> Travail à faire
1 - Réécrivez le passage du texte sur le traité de Lisbonne ci-dessous, depuis « Deux postes prestigieux » jusqu'à « la Commission ? » inclus, en remplaçant « candidat » par « prétendant ».
2 - Répondez brièvement à ces questions sur le texte sur le traité de Lisbonne ci-dessous :
(a) À quelle date le traité doit-il entrer en vigueur ?
(b) Pour quelle durée le président du Conseil est-il désigné ?
(c) Combien de candidats semble-t-il y avoir cette fois-ci ?
3 - Indiquez si chaque affirmation est conforme au texte sur le traité de Lisbonne ci-dessous, en répondant par oui ou non et en citant les mots du texte qui le montrent.
(a) Le texte annonce la création d'un président de l'UE.
(b) Le mandat du président du Conseil peut être renouvelé une fois.
(c) Les deux nouveaux postes sont jugés moins prestigieux que la présidence de la Commission.

Les plus eurogeeks d’entre vous auront compris la subtilité du titre. On nous rabâche sans cesse la création imminente d’un président de l’UE, mais il n’en est rien, nous n’aurons droit qu’à un président « permanent » du Conseil des chefs d’Etat. Car après des années de suspense, le traité constitutionnel européen de Lisbonne entrera enfin en vigueur au 1er décembre 2009. Avec deux grandes nouveautés : l’arrivée d’un président du Conseil (pour deux ans et demi renouvelable une fois) et d’un Haut Représentant de l’Union pour les affaires étrangères et la politique de sécurité *1 ministre des Affaires étrangères de l’Union. Ouf, il était temps !
Deux postes prestigieux – tout autant que la présidence de la Commission – importants même, en particulier le second. Et pourtant, comme pour la présidence de la Commission, on assiste à une drôle de campagne. Dieu soit loué, cette fois-ci, il semble y avoir plus qu’un seul candidat. Peut-être est-ce plus simple de se présenter comme un représentant national avec quelques ambitions européennes plutôt que comme un défenseur impartial du seul intérêt européen comme le doit le président de la Commission ?

> Fiches de données
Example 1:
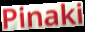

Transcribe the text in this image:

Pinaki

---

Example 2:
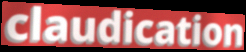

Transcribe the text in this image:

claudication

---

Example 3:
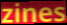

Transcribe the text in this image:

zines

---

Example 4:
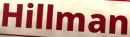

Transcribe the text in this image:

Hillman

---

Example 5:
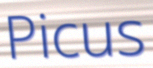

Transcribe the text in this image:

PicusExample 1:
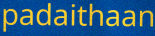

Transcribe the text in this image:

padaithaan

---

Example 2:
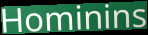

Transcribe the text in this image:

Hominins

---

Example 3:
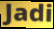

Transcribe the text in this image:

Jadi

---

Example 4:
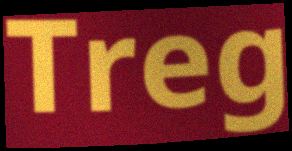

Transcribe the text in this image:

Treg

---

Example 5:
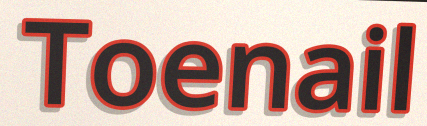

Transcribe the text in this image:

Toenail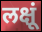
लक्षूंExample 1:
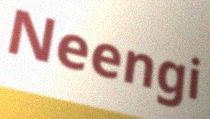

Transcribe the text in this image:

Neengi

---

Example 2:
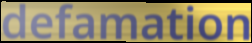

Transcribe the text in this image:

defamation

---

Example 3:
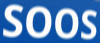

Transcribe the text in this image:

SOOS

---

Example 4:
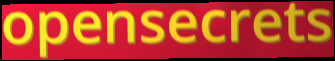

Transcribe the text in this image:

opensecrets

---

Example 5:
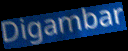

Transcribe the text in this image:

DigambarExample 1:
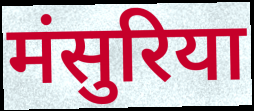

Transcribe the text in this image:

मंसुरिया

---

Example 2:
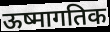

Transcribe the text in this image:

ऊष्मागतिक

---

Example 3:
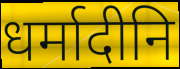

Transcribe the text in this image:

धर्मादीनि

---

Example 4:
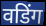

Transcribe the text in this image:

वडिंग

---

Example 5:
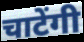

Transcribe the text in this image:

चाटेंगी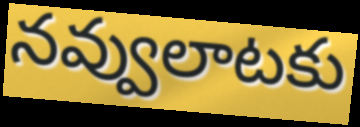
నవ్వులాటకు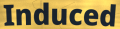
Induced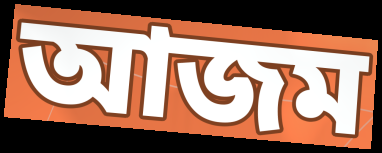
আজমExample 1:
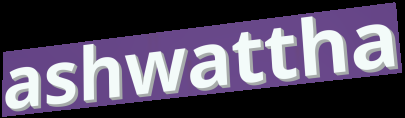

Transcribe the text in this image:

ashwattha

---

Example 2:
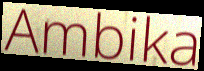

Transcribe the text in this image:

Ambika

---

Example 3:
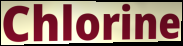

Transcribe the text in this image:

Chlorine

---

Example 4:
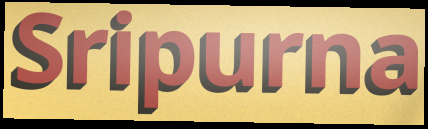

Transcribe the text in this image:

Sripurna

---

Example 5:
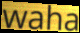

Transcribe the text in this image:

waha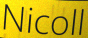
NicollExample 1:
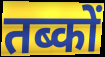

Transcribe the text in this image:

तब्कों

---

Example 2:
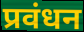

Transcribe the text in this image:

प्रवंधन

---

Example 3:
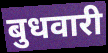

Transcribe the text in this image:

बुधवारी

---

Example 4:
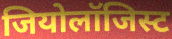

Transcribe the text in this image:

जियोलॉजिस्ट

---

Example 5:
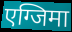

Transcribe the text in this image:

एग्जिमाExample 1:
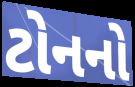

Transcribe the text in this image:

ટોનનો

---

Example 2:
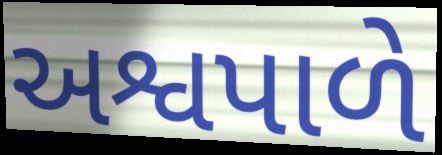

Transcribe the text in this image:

> Corrigé des exercices
1 -
Deux postes prestigieux – tout autant que la présidence de la Commission – importants même, en particulier le second. Et pourtant, comme pour la présidence de la Commission, on assiste à une drôle de campagne. Dieu soit loué, cette fois-ci, il semble y avoir plus qu’un seul prétendant. Peut-être est-ce plus simple de se présenter comme un représentant national avec quelques ambitions européennes plutôt que comme un défenseur impartial du seul intérêt européen comme le doit le président de la Commission ?

2 -
(a) Le 1er décembre 2009.
(b) Pour deux ans et demi, renouvelable une fois.
(c) Plus qu'un seul.

3 -
(a) Non : « mais il n'en est rien, nous n'aurons droit qu'à un président « permanent » du Conseil des chefs d'Etat ».
(b) Oui : « pour deux ans et demi renouvelable une fois ».
(c) Non : « Deux postes prestigieux – tout autant que la présidence de la Commission ».